Beating the odds

What started as a casual conversation on Christmas Day with my daughter Emma, about taking on the ‘Yorkshire Three Peaks challenge', became a reality when Emma’s friends, Amber and Sam plus my colleagues at Source, Martha, Marta and her partner Tiago, decided to join us. A date was set, accommodation booked and the charity chosen. There was no backing out for the Magnificent Seven.

Steve summed up the preparations perfectly, including my purchase from Sports Direct which stock knee supports on the top floor!

Preparation is key for a 12-hour walk. We therefore arrived at the cottage in Giggleswick the night before with rucksacks fully stocked with energy drinks, glucose tablets, fruit, sandwiches, sweets, Kendal Mint Cake, water and more.

Martha wasn’t quite as well prepared. She’d bought an expensive Camelbak backpack the day before which held two litres of water and nothing else. There wasn’t even enough room to squeeze in a note naming her next of kin. She hadn’t brought any food so she called Marta en-route to get her a cheese and ham sandwich for the 24 mile walk!

At 7.20am, on a gorgeous sunny morning, we set off from Horton-in-Ribblesdale sensibly dressed for the challenge ahead, apart from Martha who looked like she was taking a trip to the Arctic – there’s a pattern emerging here! Wearing her complete winter wardrobe, including two fleeces, gloves, a wolly hat and waterproof trousers - with no backpack to put them in when she got too hot – it was obvious she hadn’t thought anything through properly.

We breezed up Pen-y-Ghent, lulling us into a false sense of security about the ‘challenge’ ahead.

On the summit we took time to take in the fantastic views. I also lightened my rucksack by offering some of my full loaf of strawberry jam sandwiches to random individuals. A gesture which I repeated on each summit, helping me to grow in popularity on the way round.

After Pen-y-ghent there’s about an eight-mile trek to the base of Whernside. That’s why we put in the hard yards walking along the canal, Steve.

Getting to the top of Whernside proved more difficult, as we had to stop to attend to blisters, calls of nature and for constant wardrobe changes by guess who.

Another summit ticked off and it was on to the final and, in our opinion, the hardest peak – Inglebrough - which loomed high and daunting in the distance

Scrambling up the almost vertical climb we reached the final trig point where I put our client Pure Retirement’s tee shirt on, which we shared on social media to promote the fact you can have an active life when you get older. Always working!

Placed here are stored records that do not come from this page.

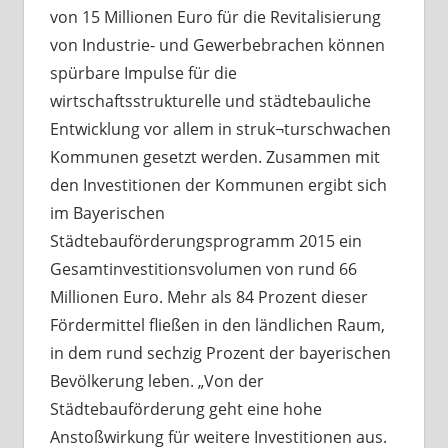
von 15 Millionen Euro für die Revitalisierung
von Industrie- und Gewerbebrachen können
spürbare Impulse für die
wirtschaftsstrukturelle und städtebauliche
Entwicklung vor allem in struk¬turschwachen
Kommunen gesetzt werden. Zusammen mit
den Investitionen der Kommunen ergibt sich
im Bayerischen
Städtebauförderungsprogramm 2015 ein
Gesamtinvestitionsvolumen von rund 66
Millionen Euro. Mehr als 84 Prozent dieser
Fördermittel fließen in den ländlichen Raum,
in dem rund sechzig Prozent der bayerischen
Bevölkerung leben. „Von der
Städtebauförderung geht eine hohe
Anstoßwirkung für weitere Investitionen aus.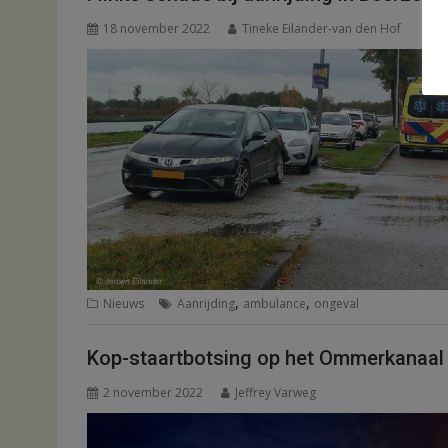
18 november 2022
Tineke Eilander-van den Hof
,
,
Nieuws
Aanrijding
ambulance
ongeval
Kop-staartbotsing op het Ommerkanaal
2 november 2022
Jeffrey Varweg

The final walk from Ingleborough to Horton-in-Ribblesdale was a killer. With inaccurate mileage posts giving false hope, loose shale and sharp rocks underfoot, tired legs and blisters, we were literally dead on our feet.

However it suddenly developed into a race against time. With about two miles left and only 25 minutes before the 12 hours were up, we started to run to the amazement of the other walkers we overtook.

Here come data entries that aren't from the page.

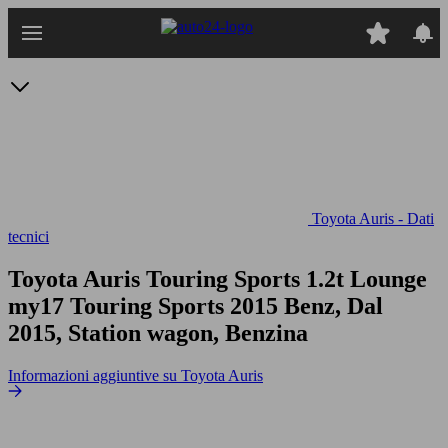
Passa
al
contenuto
principale
Toyota Auris - Dati
tecnici
Toyota Auris Touring Sports 1.2t Lounge
my17
Touring Sports 2015 Benz, Dal
2015, Station wagon, Benzina
Informazioni aggiuntive su Toyota Auris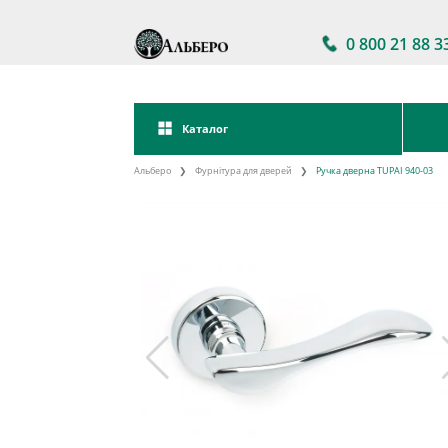
0 800 21 88 3
Каталог
Альберо
Фурнітура для дверей
Ручка дверна TUPAI 940-03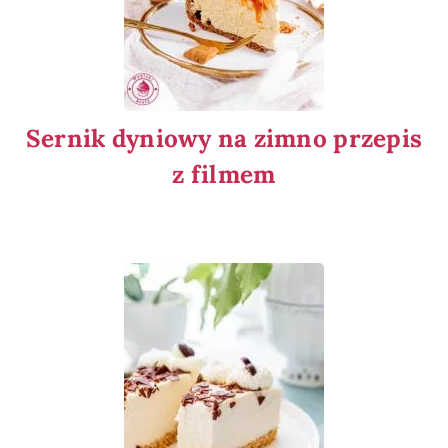
Sernik dyniowy na zimno przepis
z filmem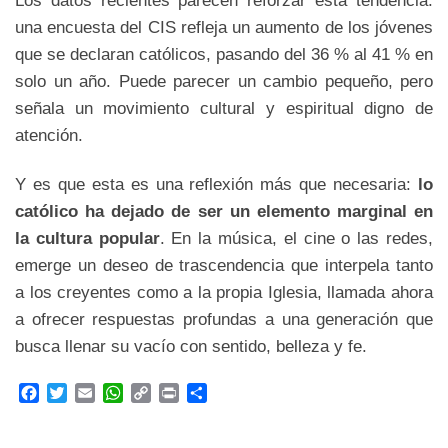
una encuesta del CIS refleja un aumento de los jóvenes
que se declaran católicos, pasando del 36 % al 41 % en
solo un año. Puede parecer un cambio pequeño, pero
señala un movimiento cultural y espiritual digno de
atención.
Y es que esta es una reflexión más que necesaria:
lo
católico ha dejado de ser un elemento marginal en
la cultura popular
. En la música, el cine o las redes,
emerge un deseo de trascendencia que interpela tanto
a los creyentes como a la propia Iglesia, llamada ahora
a ofrecer respuestas profundas a una generación que
busca llenar su vacío con sentido, belleza y fe.
F
T
E
W
C
P
C
a
w
m
h
o
r
o
c
i
a
a
p
i
m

With only a few minutes left we had almost given up but when we saw Horton-in-Ribblesdale railway station the adrenaline kicked in once more and we reached the finish at 19.17pm. Just three minutes spare!

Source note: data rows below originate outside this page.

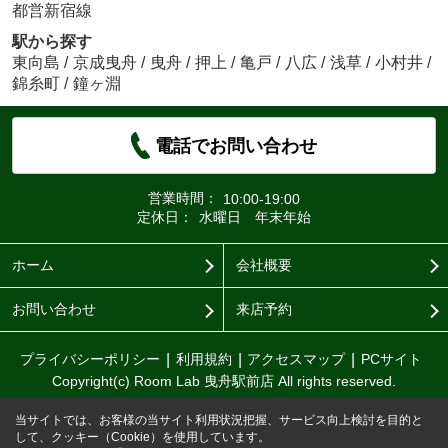
都営新宿線
駅から探す
東向島
/
京成曳舟
/
曳舟
/
押上
/
亀戸
/
八広
/
浅草
/
小村井
/
錦糸町
/
鐘ヶ淵
電話でお問い合わせ
営業時間：
10:00-19:00
定休日：
水曜日 年末年始
ホーム
会社概要
お問い合わせ
来店予約
プライバシーポリシー
利用規約
アクセスマップ
PCサイト
Copyright(c) Room Lab 曳舟駅前店 All rights reserved.
当サイトでは、お客様の当サイト利用状況把握、サービス向上検討を目的と
して、クッキー（Cookie）を使用しています。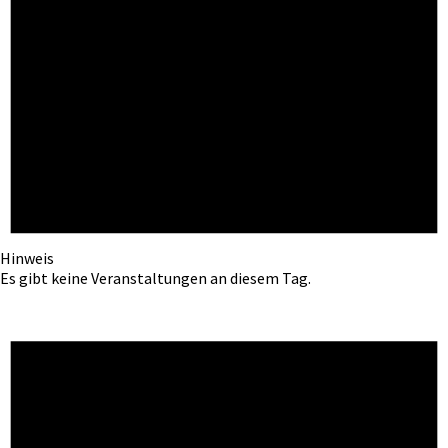
Hinweis
Es gibt keine Veranstaltungen an diesem Tag.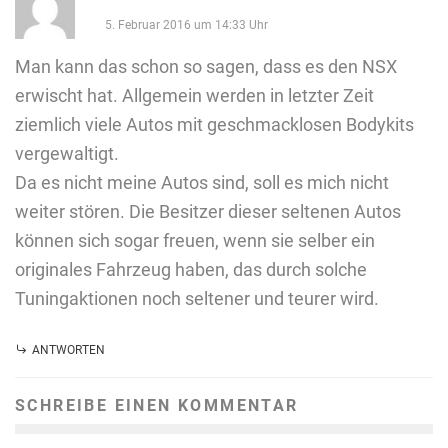
5. Februar 2016 um 14:33 Uhr
Man kann das schon so sagen, dass es den NSX
erwischt hat. Allgemein werden in letzter Zeit
ziemlich viele Autos mit geschmacklosen Bodykits
vergewaltigt.
Da es nicht meine Autos sind, soll es mich nicht
weiter stören. Die Besitzer dieser seltenen Autos
können sich sogar freuen, wenn sie selber ein
originales Fahrzeug haben, das durch solche
Tuningaktionen noch seltener und teurer wird.
ANTWORTEN
SCHREIBE EINEN KOMMENTAR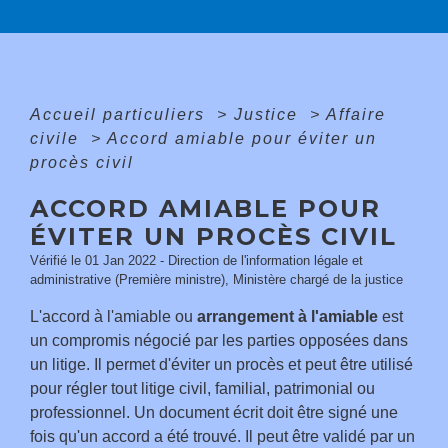
Accueil particuliers
>
Justice
>
Affaire
civile
>
Accord amiable pour éviter un
procès civil
ACCORD AMIABLE POUR
ÉVITER UN PROCÈS CIVIL
Vérifié le 01 Jan 2022 - Direction de l'information légale et
administrative (Première ministre), Ministère chargé de la justice
L'accord à l'amiable ou
arrangement à l'amiable
est
un compromis négocié par les parties opposées dans
un litige. Il permet d'éviter un procès et peut être utilisé
pour régler tout litige civil, familial, patrimonial ou
professionnel. Un document écrit doit être signé une
fois qu'un accord a été trouvé. Il peut être validé par un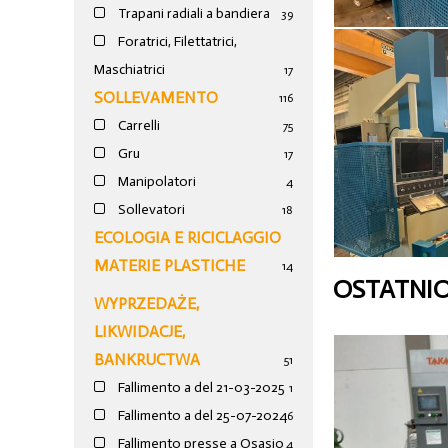
Trapani radiali a bandiera
39
Foratrici, Filettatrici,
Maschiatrici
17
SOLLEVAMENTO
116
Carrelli
75
Gru
17
Manipolatori
4
Sollevatori
18
ECOLOGIA E RICICLAGGIO
MATERIE PLASTICHE
14
OSTATNI
WYPRZEDAŻE,
LIKWIDACJE,
BANKRUCTWA
51
Fallimento a del 21-03-2025
1
Fallimento a del 25-07-2024
6
Fallimento presse a Osasio
4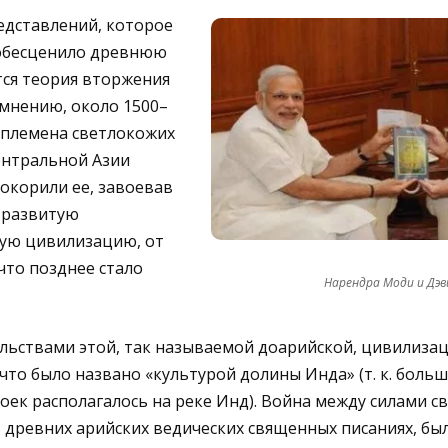
едставлений, которое
 обесценило древнюю
тся теория вторжения
 мнению, около 1500–
ые племена светлокожих
нтральной Азии
окорили ее, завоевав
 развитую
ую цивилизацию, от
что позднее стало
Нарендра Моди и Дэви
ельствами этой, так называемой доарийской, цивилиза
 что было названо «культурой долины Инда» (т. к. боль
ек располагалось на реке Инд). Война между силами св
древних арийских ведических священных писаниях, был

Walking like John Wayne we all hobbled down to The Crown for a well-earned drink!

It was a great team effort with lots of laughs mixed with pain on the journey. We’d like to thank our generous clients, Woolpack customers and friends for helping us to raise more than £3000 for Cancer Research, it really made it all worthwhile.

As for next year’s challenge…watch this space.